Услышав по её мнению, идиотский вопрос, Фарида разбушевалась:

- А что, я все произведения в одном платье буду петь что-ли?! А-а?! Чтобы я вышла на сцену два раза в одном платье?!!! 

Оказывается, в это время за нами наблюдали сотрудники таможенной службы. В тот день им поступила информация о том, что некая "еврейская мафия"(!) постарается провести через границу бриллианты(!). Не знаю, почему, но именно Фарида привлекла их внимание. Наверное, она слишком уж выделялась из толпы своим поставленным оперным голосом, активной жестикуляцией и экстравагантной чалмой вдобавок.  

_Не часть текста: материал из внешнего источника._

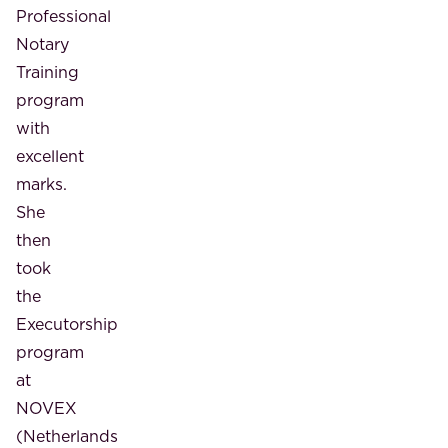
Professional
Notary
Training
program
with
excellent
marks.
She
then
took
the
Executorship
program
at
NOVEX
(Netherlands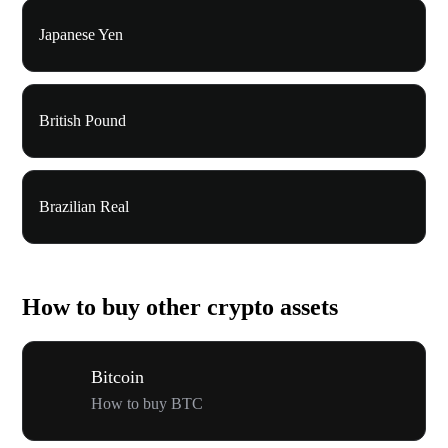
Japanese Yen
British Pound
Brazilian Real
How to buy other crypto assets
Bitcoin
How to buy BTC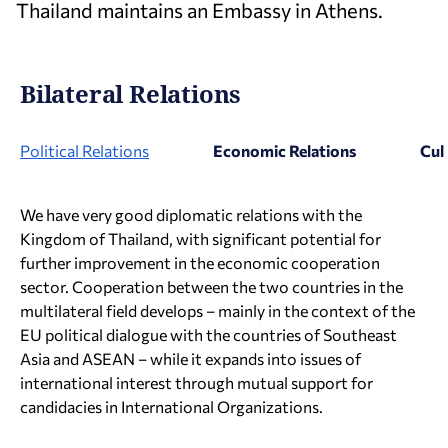
Thailand maintains an Embassy in Athens.
Bilateral Relations
Political Relations
Economic Relations
Cul
We have very good diplomatic relations with the
Kingdom of Thailand, with significant potential for
further improvement in the economic cooperation
sector. Cooperation between the two countries in the
multilateral field develops – mainly in the context of the
EU political dialogue with the countries of Southeast
Asia and ASEAN – while it expands into issues of
international interest through mutual support for
candidacies in International Organizations.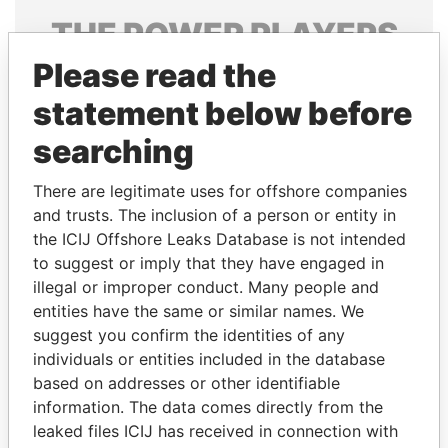
THE
POWER
PLAYERS
Please read the
Explore the offshore connections of world leaders,
politicians and their relatives and associates.
statement below before
searching
Pandora
Paradise
There are legitimate uses for offshore companies
Papers
Papers
and trusts. The inclusion of a person or entity in
the ICIJ Offshore Leaks Database is not intended
to suggest or imply that they have engaged in
Panama Papers
illegal or improper conduct. Many people and
entities have the same or similar names. We
suggest you confirm the identities of any
individuals or entities included in the database
based on addresses or other identifiable
information. The data comes directly from the
leaked files ICIJ has received in connection with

Не вызывали доверия и окружение Фариды: эдакие жуликоватого вида молодые люди с гитарой и с золотыми зубами. Интеллигентно разговаривающие. Всё это кончилось для Фариды (a заодно и для арфистки) личным обыском в дамской комнате аэропорта. И вот Низами предвкушая "удовольствие" от предстоящего таскания вышеупомянутых чемоданов по Праге, недовольно ворчал. 

Фарида же, казалось, начисто забыв об обыске в аэропорту, кивала головой Селимханову, и шептала себе на немецком стихотворный текст куртизанки благородных кровей Лу Саломе[1], посвященный Фридриху Ницше, который лёг в основу одного из работ Эльмира - "...Also, Sie sind gekommen" («Итак, Вы явились»): “Das Leben ohne Dich, es wäre schön!” («Жизнь без Тебя, была бы прекрасной!»). Это сочинение мы должны были играть на концерте тоже. Когда же она видела стюардессу, сразу же переходила на французский, изображая из себя мадам Бовари:

-О-о!! Бонжу-ур, сил ву пле, мон ше-ер... Тужур-тужур, шарма-ан!

Во время очередного "тужур-тужур" её грубым образом прервало ритуальное песнопение Фаготиста, описанное мной выше. Фарида замолкла, устыдившись, что знает этого человека. 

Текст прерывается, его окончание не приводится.